„Keine falsche Bewegung“

Der Fuß des Turmes bestand aus faustgroßen Steinen, die die Gruppenmitglieder reihum draußen gesammelt hatten. Die erste Etage wurde gebaut aus stärkeren Ästen, Totholz mit Moos bewachsen - und einigen Farnbüscheln. Die Bewegungen der Menschen, die das Objekt bauten, verlangsamten sich, wurden vorsichtiger, je höher der Turm sich türmte. Die nächste Ebene waren geknüllte oder gefaltete handbeschriebene Wunschzettel, vermischt mit verwelkten Sonnenblumen. Noch höher stärkere Äste, die als Brückenpfeifer von oben in das Gebilde gesteckt werden. Über die wiederum feinere Zweige als Brücke gelegt. Eine Getränkedose mit Vogelfeder in dem Loch als Top. Die Bewegungen der gestaltenden Menschen waren noch kleiner geworden, noch vorsichtiger.
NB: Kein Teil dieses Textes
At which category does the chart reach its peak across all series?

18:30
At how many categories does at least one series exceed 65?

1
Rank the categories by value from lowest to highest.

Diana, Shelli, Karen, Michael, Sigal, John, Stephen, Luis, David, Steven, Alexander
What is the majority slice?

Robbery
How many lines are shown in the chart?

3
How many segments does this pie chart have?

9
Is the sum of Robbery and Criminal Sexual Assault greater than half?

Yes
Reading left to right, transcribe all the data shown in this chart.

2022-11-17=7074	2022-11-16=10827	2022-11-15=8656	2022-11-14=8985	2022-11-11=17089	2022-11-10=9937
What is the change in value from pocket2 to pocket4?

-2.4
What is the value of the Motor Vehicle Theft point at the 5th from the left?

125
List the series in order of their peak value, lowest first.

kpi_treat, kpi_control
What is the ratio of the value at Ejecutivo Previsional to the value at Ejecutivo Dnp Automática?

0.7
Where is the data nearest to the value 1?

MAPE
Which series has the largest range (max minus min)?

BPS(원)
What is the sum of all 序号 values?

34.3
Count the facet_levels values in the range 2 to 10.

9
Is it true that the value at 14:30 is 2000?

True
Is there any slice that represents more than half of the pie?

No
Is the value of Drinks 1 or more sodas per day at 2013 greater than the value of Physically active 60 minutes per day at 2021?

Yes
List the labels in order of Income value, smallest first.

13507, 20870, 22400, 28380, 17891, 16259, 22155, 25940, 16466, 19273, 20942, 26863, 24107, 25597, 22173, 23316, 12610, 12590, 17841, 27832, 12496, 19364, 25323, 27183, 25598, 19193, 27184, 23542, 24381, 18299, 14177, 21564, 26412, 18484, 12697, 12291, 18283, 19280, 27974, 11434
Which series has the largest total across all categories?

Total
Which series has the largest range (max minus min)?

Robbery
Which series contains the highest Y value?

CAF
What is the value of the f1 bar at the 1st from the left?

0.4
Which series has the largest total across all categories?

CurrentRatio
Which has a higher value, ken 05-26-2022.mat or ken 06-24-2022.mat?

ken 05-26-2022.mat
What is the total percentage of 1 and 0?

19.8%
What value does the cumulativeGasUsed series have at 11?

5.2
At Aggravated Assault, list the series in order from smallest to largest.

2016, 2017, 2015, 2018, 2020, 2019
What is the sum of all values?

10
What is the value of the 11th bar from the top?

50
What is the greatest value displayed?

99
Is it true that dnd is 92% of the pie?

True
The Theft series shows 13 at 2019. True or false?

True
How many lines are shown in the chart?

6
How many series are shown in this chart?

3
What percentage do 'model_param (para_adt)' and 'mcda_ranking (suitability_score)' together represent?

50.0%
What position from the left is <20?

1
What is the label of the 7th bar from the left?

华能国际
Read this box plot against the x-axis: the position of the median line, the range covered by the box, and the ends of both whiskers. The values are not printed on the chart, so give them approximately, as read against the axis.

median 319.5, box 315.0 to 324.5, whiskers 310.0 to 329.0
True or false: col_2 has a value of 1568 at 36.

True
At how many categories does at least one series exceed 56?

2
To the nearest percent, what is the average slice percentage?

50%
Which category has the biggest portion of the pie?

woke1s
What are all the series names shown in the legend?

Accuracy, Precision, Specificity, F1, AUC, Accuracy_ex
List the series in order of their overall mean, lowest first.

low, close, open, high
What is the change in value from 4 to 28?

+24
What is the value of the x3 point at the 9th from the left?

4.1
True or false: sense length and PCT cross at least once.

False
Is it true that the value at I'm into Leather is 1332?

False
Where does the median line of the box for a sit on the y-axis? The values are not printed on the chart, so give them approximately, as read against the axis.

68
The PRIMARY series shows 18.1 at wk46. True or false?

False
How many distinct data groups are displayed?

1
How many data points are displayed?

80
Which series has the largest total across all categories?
Keine falsche Bewegung. Sonst fiele der Turm zusammen.

Sowas wird in Studentengruppen erlebt, um anschließend über psychische Prozesse in Gestaltungen zu sprechen.

„Keine falsche Bewegung“ titelte der SPIEGEL letzte Woche - noch kurz vor dem Einmarsch der Putin-Truppen in der Ukraine. Gleich danach fiel der fragile Turm des Vertrauens in die Sicherheitsapparatur Europas in sich zusammen.

„Die Russen“ sind einmarschiert? Ich denke an meine Kolleginnen und Kollegen an den drei Universitäten in Russland, an denen ich seit 2007 arbeitete und noch arbeite. „Die Russen“ heute gibt es ebenso wenig wie „die Deutschen“ 1933-45. Es gab und gibt immer und überall Widerstand gegen Diktatoren. Bertolt Brecht: „Das Schicksal des Menschen ist der Mensch“. Hinzugefügt: der destruktive wie der konstruktive Mensch.

Ich denke jetzt an russische Studenten, deren Großeltern in der Ukraine leben. An die Mutter eines russischen Kollegen, dessen Mutter „drüben“ lebt. „Drüben“ – wie bei uns früher die DDR hieß, ist jetzt bei denen Ukraine. Ich denke an den Sprecher der Studierenden-Gruppe, der eine Ukrainerin heiratete und mit seinen Kommilitonen jetzt an Demonstrationen gegen den Krieg teilnimmt. Ich lese und höre via Zoom von der Angst, dass die jahrelang gewachsenen menschlichen wie fachlichen Beziehungen nicht nur ge-, sondern zerstört werden könnten.

Schon von Berufs wegen sind die meisten derer, die ich bis Februar 2020 in St. Petersburg vor Ort, dann durch Corona digital begleitete, politisch kritische Menschen. Ärzte, Psychologen, Therapeuten. Die in Orenburg, in Moskau, in Saratov – sie leben im und vom Austausch mit uns.

„Die“ Russen - die gibt es nicht.

Solch Turmbau wie der oben geschilderte, wird im Spiel einer bestimmten Kindheits-Phase deshalb gebaut, um ihn selbst zu zerstören – und neu aufzubauen. Immer wieder. Und um Frustrationen auszuhalten, wenn andere den eigenen Turm zerstören. Diktatoren kommen aus jenen Momenten der Zerstörungslust der Türme anderer nie heraus. Bleibt zu hoffen, dass der Turm des Kriegstreibers bald zusammenfällt, wenn der Wind von außen genug pustet. Mit Orkanstärke.